Hazard nodded. “But not for you, Royal,” he said, and started after the electrokinetic, the laser still gripped in his hands.
Avellar looked down at Belfortune, who still crouched against the cases. “Damn you to hell, Belfortune,” he whispered. “Give me a reason I shouldn’t kill you now.”
Belfortune did not answer, did not even seem to hear, and Faro said, “You pushed him too hard, Avellar, you and Harmsway. If you’d given me time—”
Avellar stared at him for an instant, but then nodded, acknowledging the rebuke. “All right,” he said, “get moving, all of you. Head for the hatch.”
“We can still back him up,” Africa said.
Blue shook his head, said, in a voice suddenly as old and tired as he looked, “He’s dead, man. They’re both dead. They’ll be on him in a minute.”
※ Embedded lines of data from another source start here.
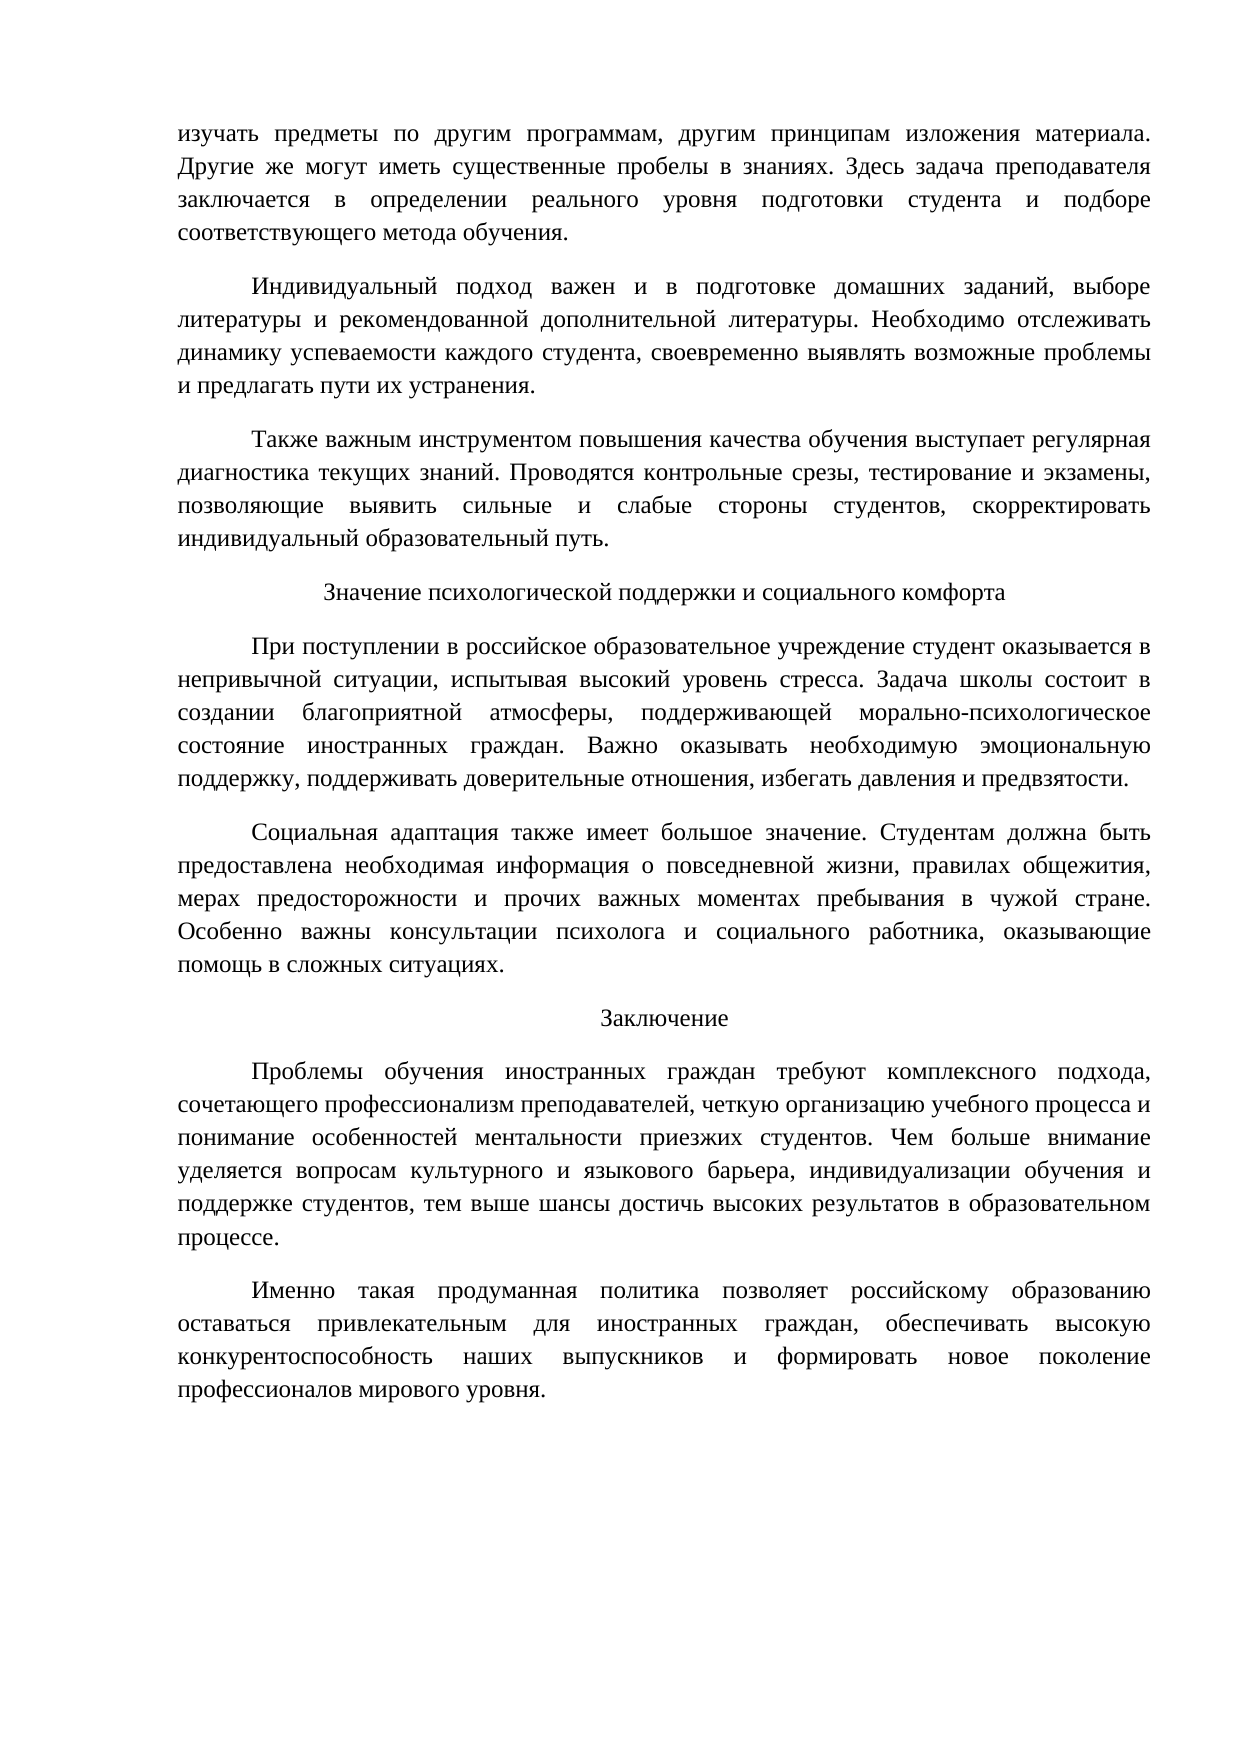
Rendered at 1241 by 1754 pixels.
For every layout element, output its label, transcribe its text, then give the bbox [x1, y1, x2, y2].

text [177, 118, 1152, 246]
text Заключение [177, 1003, 1152, 1031]
text Индивидуальный подход важен и в подготовке домашних заданий, выборе литературы и рекомендованной дополнительной литературы. Необходимо отслеживать динамику успеваемости каждого студента, своевременно выявлять возможные проблемы и предлагать пути их устранения. [177, 271, 1152, 399]
text Значение психологической поддержки и социального комфорта [177, 577, 1152, 606]
text При поступлении в российское образовательное учреждение студент оказывается в непривычной ситуации, испытывая высокий уровень стресса. Задача школы состоит в создании благоприятной атмосферы, поддерживающей морально-психологическое состояние иностранных граждан. Важно оказывать необходимую эмоциональную поддержку, поддерживать доверительные отношения, избегать давления и предвзятости. [177, 631, 1152, 792]
text Также важным инструментом повышения качества обучения выступает регулярная диагностика текущих знаний. Проводятся контрольные срезы, тестирование и экзамены, позволяющие выявить сильные и слабые стороны студентов, скорректировать индивидуальный образовательный путь. [177, 424, 1152, 552]
text Проблемы обучения иностранных граждан требуют комплексного подхода, сочетающего профессионализм преподавателей, четкую организацию учебного процесса и понимание особенностей ментальности приезжих студентов. Чем больше внимание уделяется вопросам культурного и языкового барьера, индивидуализации обучения и поддержке студентов, тем выше шансы достичь высоких результатов в образовательном процессе. [177, 1056, 1152, 1250]
text Именно такая продуманная политика позволяет российскому образованию оставаться привлекательным для иностранных граждан, обеспечивать высокую конкурентоспособность наших выпускников и формировать новое поколение профессионалов мирового уровня. [177, 1275, 1152, 1403]
text Социальная адаптация также имеет большое значение. Студентам должна быть предоставлена необходимая информация о повседневной жизни, правилах общежития, мерах предосторожности и прочих важных моментах пребывания в чужой стране. Особенно важны консультации психолога и социального работника, оказывающие помощь в сложных ситуациях. [177, 817, 1152, 977]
As if to underscore his words, the whine of laser fire sounded from somewhere near the east entrance, followed a moment later by the distinctive crack as an electrokinetically induced overload destroyed a laser’s powerpack.
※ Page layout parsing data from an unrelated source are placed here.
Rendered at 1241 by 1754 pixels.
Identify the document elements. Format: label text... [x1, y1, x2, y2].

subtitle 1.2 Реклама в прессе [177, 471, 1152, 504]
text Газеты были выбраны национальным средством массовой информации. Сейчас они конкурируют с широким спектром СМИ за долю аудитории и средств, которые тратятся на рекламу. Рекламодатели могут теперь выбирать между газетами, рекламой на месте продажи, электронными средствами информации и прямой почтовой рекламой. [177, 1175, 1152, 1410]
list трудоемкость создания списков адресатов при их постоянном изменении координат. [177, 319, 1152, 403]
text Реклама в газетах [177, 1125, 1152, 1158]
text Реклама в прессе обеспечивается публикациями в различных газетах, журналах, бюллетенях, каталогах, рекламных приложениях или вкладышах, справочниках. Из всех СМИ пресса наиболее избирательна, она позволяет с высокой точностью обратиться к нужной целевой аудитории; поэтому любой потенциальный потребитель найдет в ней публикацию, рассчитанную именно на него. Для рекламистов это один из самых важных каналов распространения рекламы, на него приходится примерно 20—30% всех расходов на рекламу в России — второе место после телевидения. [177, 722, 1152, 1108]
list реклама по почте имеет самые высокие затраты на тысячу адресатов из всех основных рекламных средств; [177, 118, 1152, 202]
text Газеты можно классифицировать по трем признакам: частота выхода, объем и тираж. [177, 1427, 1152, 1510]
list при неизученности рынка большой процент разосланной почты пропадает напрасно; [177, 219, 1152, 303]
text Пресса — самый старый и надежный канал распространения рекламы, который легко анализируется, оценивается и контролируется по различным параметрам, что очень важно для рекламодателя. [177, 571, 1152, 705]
Avellar winced. “All we can do now,” he said, “is get to the ship.”
“He’s right,” Blue said, and hauled himself to his feet, steadied by Lyall and Africa. “Let’s go.”
––—
Game/VarRebel.2.04/subPsi.1.22/ver22.1/ses1.27
Harmsway moved through the corridors in a hailstorm of electricity, glorying in a strength and skill he hadn’t known he possessed. Lights exploded overhead, spilled streamers of fire from the open circuits; he caught and shaped that inchoate power into bolts, and flung them in the faces of the Baron’s troops as they moved to engage him. Outside the sphere of his influence, lights flickered, control panels flashing yellow and red as he overloaded the system. He felt it, reached out to compensate, groping for access to the main power grid.
The first laser bolt spun him sideways into a stack of crates. He caught himself against their metal sides, electricity crackling unheeded from his hands, turned to point at the soldier, using his finger as focus and guide for his power. Stored electricity leaped from the nearest output node, flashed along his arm and across the intervening meters to strike the laser’s powerpack. It blew in a sheet of flame, and the soldier fell, screaming. Harmsway caught his breath, aware of a new pain in his chest, tried to flex his shoulder and failed, and shrugged the other shoulder and kept walking, back toward the east entrance where the hunter had been waiting.
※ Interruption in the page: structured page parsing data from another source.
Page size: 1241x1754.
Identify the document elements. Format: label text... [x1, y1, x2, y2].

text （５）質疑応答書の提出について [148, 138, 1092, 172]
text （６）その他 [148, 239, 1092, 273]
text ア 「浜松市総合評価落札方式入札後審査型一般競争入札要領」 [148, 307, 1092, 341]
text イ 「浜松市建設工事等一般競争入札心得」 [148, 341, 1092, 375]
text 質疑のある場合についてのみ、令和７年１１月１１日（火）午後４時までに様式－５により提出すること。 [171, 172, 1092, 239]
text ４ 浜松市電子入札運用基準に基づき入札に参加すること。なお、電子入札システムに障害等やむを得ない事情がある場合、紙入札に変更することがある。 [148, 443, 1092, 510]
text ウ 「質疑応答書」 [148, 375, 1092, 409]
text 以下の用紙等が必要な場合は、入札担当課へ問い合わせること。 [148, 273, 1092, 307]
There were more of the Baron’s guard waiting around the next corner, crouched behind the shield of a heavy gatling. Harmsway took a deep breath that burned in his lungs, concentrated, and reached out for the gun’s control circuits. The guards fired in the same instant, a brief hail of lead before Harmsway found the gatling’s electronics and destroyed the system. They had barely had time to aim, but two of the bullets struck his hip and leg. He staggered against the nearest stack of crates, tried to take a step, and fell, sliding against the bare metal until he was barely sitting, propped up against the crates. The first of the two surviving soldiers leveled his laser. Harmsway fought back the pain, and reached for the nearest output node. He drew power from it, but his side and leg burned and throbbed, and the electricity streamed out uncontrolled, writhed across the intervening metal of the floor like a fiery snake. The soldiers fell back for a moment, but then the second man, better protected by the gatling’s smoking carcass, raised his laser again. There were more soldiers coming up the corridor behind him, and an airsled rode in their midst: the Baron himself was coming to see the end of the hunt. Harmsway braced himself to die.
Hazard rounded the last corner at that moment, and the soldiers swung instinctively to cover him. He took in the situation at a glance—Harmsway down, blood and burned flesh everywhere, the soldiers with leveled lasers and the rest of the troop coming up behind them—and started to raise his heavy laser for the last time.